The current upturn in the business cycle in Europe lately has been mainly export-led. This means that the financial meltdown in Asia - and the next recession in the United States - will have a major impact on the European economies. Disputes within the EMU are then bound to increase over a "hard" or "soft" euro, confrontation or concessions to workers and farmers, protectionist measures, and other questions. This will heighten the centrifugal forces that can lead to the unraveling of the EMU and the European Union as the class struggle intensifies throughout the continent - east and west - in the years to come.
`Beware the delugé
The expansion of the European Union to eastern and
central Europe has exposed divisions among the big powers in
Europe over foreign policy. The Amsterdam treaty failed to
resolve urgent problems such as how to give more votes to
the big powers to guarantee them a majority when more
governments join the EMU.
"Agenda 2000," the proposed change in agricultural and regional subsidies to prepare the way for the enlargement, was criticized by the agricultural ministers of most of the EU countries when it was publicized in March by the European Commission, the EU's executive body.
Following the elections in Germany on September 27, the European Commission is to propose how much the different EU members must pay to finance EU budgets in the coming years after enlargement.
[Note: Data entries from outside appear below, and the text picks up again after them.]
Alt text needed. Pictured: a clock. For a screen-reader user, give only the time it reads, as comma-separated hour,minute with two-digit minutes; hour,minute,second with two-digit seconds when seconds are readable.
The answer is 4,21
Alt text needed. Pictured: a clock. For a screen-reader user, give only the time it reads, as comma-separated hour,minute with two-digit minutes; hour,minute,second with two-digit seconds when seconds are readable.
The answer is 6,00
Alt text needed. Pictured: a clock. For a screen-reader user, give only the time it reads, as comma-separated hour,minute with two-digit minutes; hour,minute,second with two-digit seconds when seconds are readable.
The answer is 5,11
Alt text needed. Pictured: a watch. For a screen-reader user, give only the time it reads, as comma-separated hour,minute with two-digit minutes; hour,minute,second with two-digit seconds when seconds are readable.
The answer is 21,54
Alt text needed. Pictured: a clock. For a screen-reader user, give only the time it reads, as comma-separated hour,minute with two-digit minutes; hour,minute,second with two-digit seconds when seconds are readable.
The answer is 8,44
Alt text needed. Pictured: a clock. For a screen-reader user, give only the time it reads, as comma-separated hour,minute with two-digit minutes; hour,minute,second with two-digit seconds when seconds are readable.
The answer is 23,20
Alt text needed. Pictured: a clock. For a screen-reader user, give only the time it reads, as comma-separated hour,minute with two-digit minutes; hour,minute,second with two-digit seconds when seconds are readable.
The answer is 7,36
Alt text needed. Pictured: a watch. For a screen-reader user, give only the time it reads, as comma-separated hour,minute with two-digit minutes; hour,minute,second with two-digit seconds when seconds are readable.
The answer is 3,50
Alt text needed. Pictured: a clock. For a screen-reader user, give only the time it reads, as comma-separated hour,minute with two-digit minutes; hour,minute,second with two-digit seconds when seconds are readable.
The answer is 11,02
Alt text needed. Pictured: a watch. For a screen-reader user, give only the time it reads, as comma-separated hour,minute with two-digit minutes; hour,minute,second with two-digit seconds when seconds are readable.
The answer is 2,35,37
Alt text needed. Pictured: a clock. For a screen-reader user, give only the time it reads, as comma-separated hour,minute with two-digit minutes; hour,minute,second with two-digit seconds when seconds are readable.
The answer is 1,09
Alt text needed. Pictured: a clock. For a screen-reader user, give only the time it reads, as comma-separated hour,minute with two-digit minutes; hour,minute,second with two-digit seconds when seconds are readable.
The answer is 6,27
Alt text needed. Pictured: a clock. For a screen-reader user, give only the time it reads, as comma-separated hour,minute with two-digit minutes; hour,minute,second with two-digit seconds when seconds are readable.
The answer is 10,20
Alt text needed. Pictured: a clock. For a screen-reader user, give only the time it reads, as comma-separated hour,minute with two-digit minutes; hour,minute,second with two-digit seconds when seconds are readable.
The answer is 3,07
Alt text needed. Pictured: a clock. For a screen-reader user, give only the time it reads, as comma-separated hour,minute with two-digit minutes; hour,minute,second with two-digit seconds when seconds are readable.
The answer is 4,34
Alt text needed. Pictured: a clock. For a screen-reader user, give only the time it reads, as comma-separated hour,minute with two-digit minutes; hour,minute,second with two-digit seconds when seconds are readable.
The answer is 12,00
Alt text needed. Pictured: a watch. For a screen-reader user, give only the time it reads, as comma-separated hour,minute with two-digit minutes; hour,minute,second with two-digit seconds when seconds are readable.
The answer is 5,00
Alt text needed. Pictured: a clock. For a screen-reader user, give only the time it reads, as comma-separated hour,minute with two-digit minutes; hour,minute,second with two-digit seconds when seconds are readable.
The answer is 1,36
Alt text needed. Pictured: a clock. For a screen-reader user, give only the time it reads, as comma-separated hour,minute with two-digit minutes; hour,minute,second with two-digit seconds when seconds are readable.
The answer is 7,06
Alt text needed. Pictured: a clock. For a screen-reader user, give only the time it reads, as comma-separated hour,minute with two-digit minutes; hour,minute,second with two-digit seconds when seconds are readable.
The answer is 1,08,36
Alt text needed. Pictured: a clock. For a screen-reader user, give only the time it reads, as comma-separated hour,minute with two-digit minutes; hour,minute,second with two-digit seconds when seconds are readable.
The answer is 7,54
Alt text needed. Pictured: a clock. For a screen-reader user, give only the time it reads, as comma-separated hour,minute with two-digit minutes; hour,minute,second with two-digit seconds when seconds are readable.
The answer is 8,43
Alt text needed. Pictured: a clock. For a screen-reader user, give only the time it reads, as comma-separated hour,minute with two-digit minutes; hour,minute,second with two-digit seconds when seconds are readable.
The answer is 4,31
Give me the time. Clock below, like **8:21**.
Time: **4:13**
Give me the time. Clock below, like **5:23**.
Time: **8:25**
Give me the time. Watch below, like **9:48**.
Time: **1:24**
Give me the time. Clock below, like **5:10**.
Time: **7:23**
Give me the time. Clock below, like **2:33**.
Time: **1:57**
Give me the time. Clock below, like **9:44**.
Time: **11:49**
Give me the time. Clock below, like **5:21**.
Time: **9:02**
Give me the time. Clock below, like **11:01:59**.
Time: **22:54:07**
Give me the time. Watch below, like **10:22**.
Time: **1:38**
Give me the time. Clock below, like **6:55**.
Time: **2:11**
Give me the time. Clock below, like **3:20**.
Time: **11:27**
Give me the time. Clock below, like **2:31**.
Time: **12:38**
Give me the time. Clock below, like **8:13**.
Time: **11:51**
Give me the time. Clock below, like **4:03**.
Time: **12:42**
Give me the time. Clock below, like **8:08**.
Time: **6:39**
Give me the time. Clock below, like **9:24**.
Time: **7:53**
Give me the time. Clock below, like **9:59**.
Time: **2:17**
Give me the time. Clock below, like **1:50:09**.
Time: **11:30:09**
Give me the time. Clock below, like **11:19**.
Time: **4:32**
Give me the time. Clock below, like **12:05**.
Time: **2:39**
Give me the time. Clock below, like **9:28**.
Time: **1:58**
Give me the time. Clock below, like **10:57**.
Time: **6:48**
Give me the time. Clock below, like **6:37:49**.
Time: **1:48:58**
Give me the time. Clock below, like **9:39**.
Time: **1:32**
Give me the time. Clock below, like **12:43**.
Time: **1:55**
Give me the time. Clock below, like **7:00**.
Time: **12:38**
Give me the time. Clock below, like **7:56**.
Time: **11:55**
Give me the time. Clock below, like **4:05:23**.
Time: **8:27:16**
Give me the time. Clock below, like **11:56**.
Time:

This will cause even more tensions than the proposed cuts in the agricultural and regional subsidies. German minister of finance Theodor Waigel has threatened to block the budget if Bonn's payments are not reduced.
Meanwhile, Athens is threatening to block EU enlargement if Cyprus is not treated as a serious applicant for membership. In the European Union every member has veto power over the main decisions and, as the former British prime minister John Major did during the crisis around the mad cow disease, could block the EU from effective action.
The worries among ruling classes in Europe over the turbulence accompanying the moves toward economic monetary union were captured in the headline of an opinion column in the April 25 International Herald Tribune, "The euro will arrive, but then beware the deluge."
Carl-Erik Isacsson is a member of the metalworkers union in Sodertalje, Sweden.